How well does IT enable your business? Are you considered a roadblock in an otherwise fast-moving operation? If you want to motivate your team members and improve their speed and performance, you need to integrate the principles of agile development into your existing ITIL approach.
When ITIL emerged, it brought standards, processes, and much-needed structure to IT—but not speed. In recognizing the need to move faster, some IT organizations began looking at the agile methodologies of their software development peers. The adoption of some of these practices works to loosen up rigid processes, inspire cross-team efficiencies and boost productivity. At this point, as a modern IT organization, you must include agile in your approach if you haven’t already.
Not sure how to get started? Here are three agile principles taken directly from the Agile Manifesto that most ITIL-based organizations could benefit from immediately.
PLACE INDIVIDUALS AND INTERACTIONS OVER PROCESSES AND TOOLS
With agile, there is an imperative to focus on people and their interactions, not tools. If you were to survey organizations and ask, “What are some of your biggest barriers to optimizing your team’s performance?” very few of them will say “Tools.” Rather, they will cite the need to motivate a group of talented people to do their best and hold each other accountable through projects. The tools for the job are not their biggest concern.
On the other hand, ITSM tools are key in supporting and automating processes such as ITIL, so that teams can focus on higher value services. The problem is that ITIL-focused ITSM tools often can’t be modified in such a way as to support the evolution of those processes to better fit the needs of the business. And after all the time spent researching and procuring an ITSM tool, many vendors lock customers in with significant up-front financial investments and development-intensive customizations and that make the cost of switching down the road extremely high. To top it off, those customizations are often lost when the ITSM tool is upgraded, leaving teams locked into older versions or scrambling to re-configure the technology.
None of these approaches supports or motivates the people involved. The turnover from one software package to the next is a waste of human resources. Your goal should be to find tools that can move fast with you, so your people can work together efficiently and stay agile. You need to look for tools that are flexible, allow people to make changes and updates that suite their needs, without fear of having to start again. That way, it’s the “people smarts” that are optimized for versus trying to find a tool that is a perfect fit out of the box.
2. EMPHASIZE COLLABORATION OVER SPECIALIZATION
How do you decide who works on an IT project? How often do you mix people across departments?
Enterprise IT, to date, has been extremely siloed. Everyone works in their own domain, even within a department. Your client management experts are here, your network experts are over here, and your storage experts are in another place. They don’t work together much. Yet, the IT department would have the business believe that the IT service desk effectively manages the end-to-end environment.
Strict adherence to ITIL processes generally aligns well with this siloed approach, in that teams are comprised of IT professionals with similar skill sets grouped together around set goals and responsibilities. Agile, however, teaches us that the ability to move the ball forward is about more than this; it’s about having a team of empowered, trustworthy individuals who can get things done.

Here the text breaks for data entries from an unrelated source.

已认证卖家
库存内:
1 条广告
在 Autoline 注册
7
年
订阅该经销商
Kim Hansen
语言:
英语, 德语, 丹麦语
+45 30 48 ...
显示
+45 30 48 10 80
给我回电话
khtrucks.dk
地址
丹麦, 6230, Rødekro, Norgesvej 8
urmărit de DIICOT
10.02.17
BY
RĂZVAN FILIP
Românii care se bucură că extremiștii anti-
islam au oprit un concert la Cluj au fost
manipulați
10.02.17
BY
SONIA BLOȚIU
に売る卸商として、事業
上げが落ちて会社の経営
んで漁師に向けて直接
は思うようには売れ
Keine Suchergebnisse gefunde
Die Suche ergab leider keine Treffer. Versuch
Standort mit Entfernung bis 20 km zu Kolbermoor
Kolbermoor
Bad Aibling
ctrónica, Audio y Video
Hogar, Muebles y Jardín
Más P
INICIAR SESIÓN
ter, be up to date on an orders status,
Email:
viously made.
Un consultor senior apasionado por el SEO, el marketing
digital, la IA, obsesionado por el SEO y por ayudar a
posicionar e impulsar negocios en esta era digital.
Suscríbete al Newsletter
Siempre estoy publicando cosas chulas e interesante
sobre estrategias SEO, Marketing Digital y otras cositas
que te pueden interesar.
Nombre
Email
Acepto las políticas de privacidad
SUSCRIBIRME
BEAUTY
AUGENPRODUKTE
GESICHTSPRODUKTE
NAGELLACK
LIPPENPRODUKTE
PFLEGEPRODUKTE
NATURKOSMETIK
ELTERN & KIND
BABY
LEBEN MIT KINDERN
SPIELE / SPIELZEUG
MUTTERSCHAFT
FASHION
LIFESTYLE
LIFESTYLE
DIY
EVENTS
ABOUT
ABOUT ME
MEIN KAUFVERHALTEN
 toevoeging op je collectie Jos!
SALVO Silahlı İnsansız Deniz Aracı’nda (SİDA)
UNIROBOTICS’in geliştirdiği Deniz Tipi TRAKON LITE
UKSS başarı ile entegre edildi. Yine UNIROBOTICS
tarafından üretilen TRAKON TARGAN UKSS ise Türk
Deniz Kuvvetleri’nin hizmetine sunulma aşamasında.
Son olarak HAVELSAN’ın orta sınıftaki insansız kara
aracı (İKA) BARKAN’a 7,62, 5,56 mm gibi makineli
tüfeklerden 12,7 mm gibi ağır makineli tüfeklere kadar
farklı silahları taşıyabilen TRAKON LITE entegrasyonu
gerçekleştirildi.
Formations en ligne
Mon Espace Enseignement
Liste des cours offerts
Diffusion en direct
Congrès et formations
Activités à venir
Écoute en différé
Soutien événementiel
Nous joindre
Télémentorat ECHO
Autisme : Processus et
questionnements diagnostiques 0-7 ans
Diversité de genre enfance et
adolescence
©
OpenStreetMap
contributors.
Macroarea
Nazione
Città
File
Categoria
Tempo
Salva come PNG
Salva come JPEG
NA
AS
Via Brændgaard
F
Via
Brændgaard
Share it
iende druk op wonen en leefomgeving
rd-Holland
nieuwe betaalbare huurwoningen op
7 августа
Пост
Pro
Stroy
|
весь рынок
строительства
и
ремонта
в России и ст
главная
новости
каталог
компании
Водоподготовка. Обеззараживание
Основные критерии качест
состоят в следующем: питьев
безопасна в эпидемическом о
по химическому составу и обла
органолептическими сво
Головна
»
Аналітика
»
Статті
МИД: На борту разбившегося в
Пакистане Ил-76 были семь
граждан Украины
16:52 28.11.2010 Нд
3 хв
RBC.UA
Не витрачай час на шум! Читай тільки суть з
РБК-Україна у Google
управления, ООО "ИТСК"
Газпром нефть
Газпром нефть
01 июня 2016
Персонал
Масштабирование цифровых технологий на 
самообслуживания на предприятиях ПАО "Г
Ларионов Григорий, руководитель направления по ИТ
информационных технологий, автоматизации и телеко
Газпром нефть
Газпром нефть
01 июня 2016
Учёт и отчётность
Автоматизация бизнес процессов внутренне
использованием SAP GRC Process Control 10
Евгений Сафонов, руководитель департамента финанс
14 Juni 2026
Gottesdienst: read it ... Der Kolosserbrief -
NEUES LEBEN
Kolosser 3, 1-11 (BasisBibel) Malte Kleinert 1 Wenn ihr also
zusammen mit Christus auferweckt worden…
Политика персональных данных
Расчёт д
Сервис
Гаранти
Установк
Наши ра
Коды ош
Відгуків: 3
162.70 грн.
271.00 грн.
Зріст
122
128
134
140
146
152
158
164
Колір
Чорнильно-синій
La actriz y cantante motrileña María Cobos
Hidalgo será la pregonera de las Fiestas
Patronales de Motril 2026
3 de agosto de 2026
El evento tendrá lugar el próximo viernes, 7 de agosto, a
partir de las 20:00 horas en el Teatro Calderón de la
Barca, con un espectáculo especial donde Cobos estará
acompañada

Agile teaches us that the best “team” consists of whoever you need to get stuff done. Your security expert and a rep from customer service could easily be on the same team. The question is, “Who do we need to bring together on a regular basis? Who can be accountable, responsible, trustworthy and motivated?”
You may not have even representation from every domain or department every time, and that’s okay. The agile manifesto reminds us that this flexible, cross-silo collaboration produces top speed and performance.
3. EMBRACE MODEST ITERATION OVER MONOLITHIC IMPLEMENTATION
Consider the following situation: the marketing organization in a fast-growing company says to the IT department, “We need a marketing automation suite, right now.”
In discussing some of the requirements, it is determined that the primary need is a set of capabilities that tracks anonymous and known leads and nurtures those leads with effective email marketing. In the traditional ITIL framework, IT may investigate solutions and come up with a list of requirements. This research could take three months but, unfortunately for the marketing team, they needed the app yesterday.
How can this process be improved to require fewer resources, produce better results and happen faster?
Agile’s iterative process, where change is embraced and addressed quickly, encourages better responsiveness to business stakeholders. With agile, teams are set up to deliver early and continuously. Compared to the first scenario with ITIL, an agile team would get the basic requirements from marketing, build a flexible, viable concept quickly and be ready to make adjustments after some feedback. Perhaps implementing just one module that tracks known leads is the first step, followed by anonymous leads. Once solved, moving onto the email marketing functionality, whether it’s the same tool or something it integrates with, would be a practical next step.
This approach is realistic because it allows that product to evolve over time as users share their needs and wishes. Marketing doesn’t know exactly what it wants until it starts to use the app. It’s not wise to throw a bunch of money at a mega-vendor right away. It’s much wiser to be agile.
IT’S TIME TO BE AGILE
If you haven’t already begun to move towards an agile approach in your IT department, it’s time to get started. Without any special training, you can start with the three suggestions above: focus on people smarts over perfect tools, encourage cross-departmental collaboration and embrace change.